Plutocrats: The Rise of the New Global Super-Rich and the Fall of Everyone Else





Chrystia Freeland
Reviewed by Richard N. Cooper
May/June 2013
Article Summary and Author Biography


Freeland, a journalist and editor at Thomson Reuters, examines how a fairly diverse new class of plutocrats came to be and explores some of the consequences and potential implications of its rise.




AUTHOR
PUBLISHER
Penguin Press HC, The
YEAR
2012
PAGES
336 pp.
ISBN
1594204098
PRICE
$27.95


Income and wealth in the United States today are less evenly distributed than at any time since the 1920s. One result is the emergence of a new class of plutocrats. The phenomenon is not limited to the United States: China, India, Mexico, Russia, the United Kingdom, and other states have witnessed similar changes. Freeland, a journalist and editor at Thomson Reuters, examines how this fairly diverse new class came to be and explores some of the consequences and potential implications of its rise. In a world of mass consumption, successful innovations can result in great wealth, as can any rapid social and political change, at least for those well placed or lucky enough to take advantage of new opportunities.

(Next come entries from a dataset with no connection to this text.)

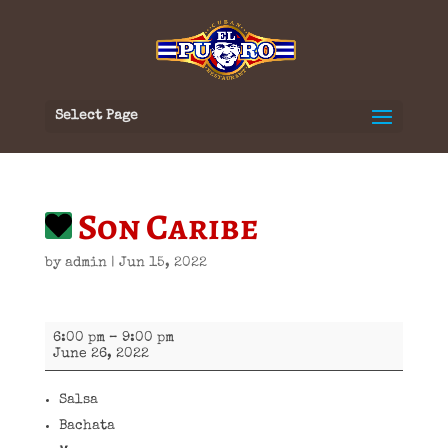
Select Page
Son Caribe
by
admin
|
Jun 15, 2022
Son
6:00 pm
–
9:00 pm
Caribe
June 26, 2022
Salsa
Bachata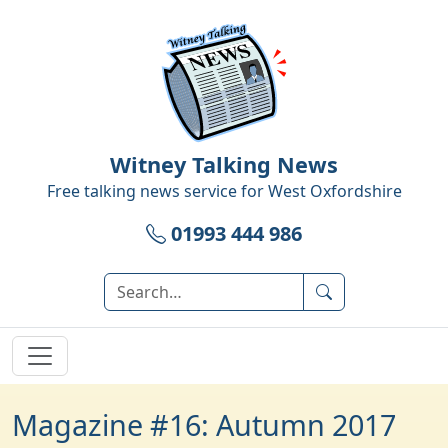
Witney Talking News
Free talking news service for
West Oxfordshire
01993 444 986
Magazine #16: Autumn 2017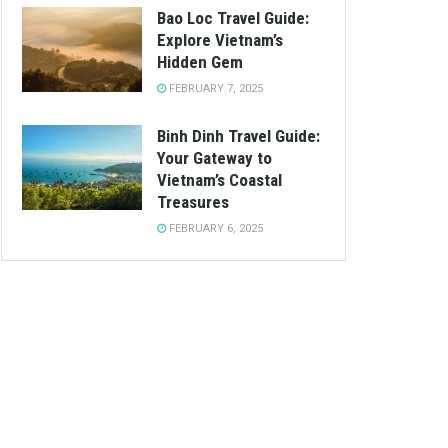
Bao Loc Travel Guide:
Explore Vietnam’s
Hidden Gem
FEBRUARY 7, 2025
Binh Dinh Travel Guide:
Your Gateway to
Vietnam’s Coastal
Treasures
FEBRUARY 6, 2025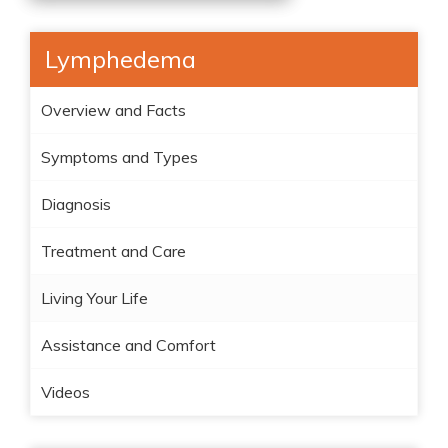
Lymphedema
Overview and Facts
Symptoms and Types
Diagnosis
Treatment and Care
Living Your Life
Assistance and Comfort
Videos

More ominous, individuals can become fabulously wealthy at the expense of other citizens, by securing privileges from powerful government officials -- sometimes through influencing the decision-making process, sometimes through outright bribes or offers of lucrative future employment. Freeland worries about the increasing political influence of the superrich and the growing social distance between them and ordinary people. But she has surprisingly little to say about the most traditional route to plutocratic status: inherited wealth.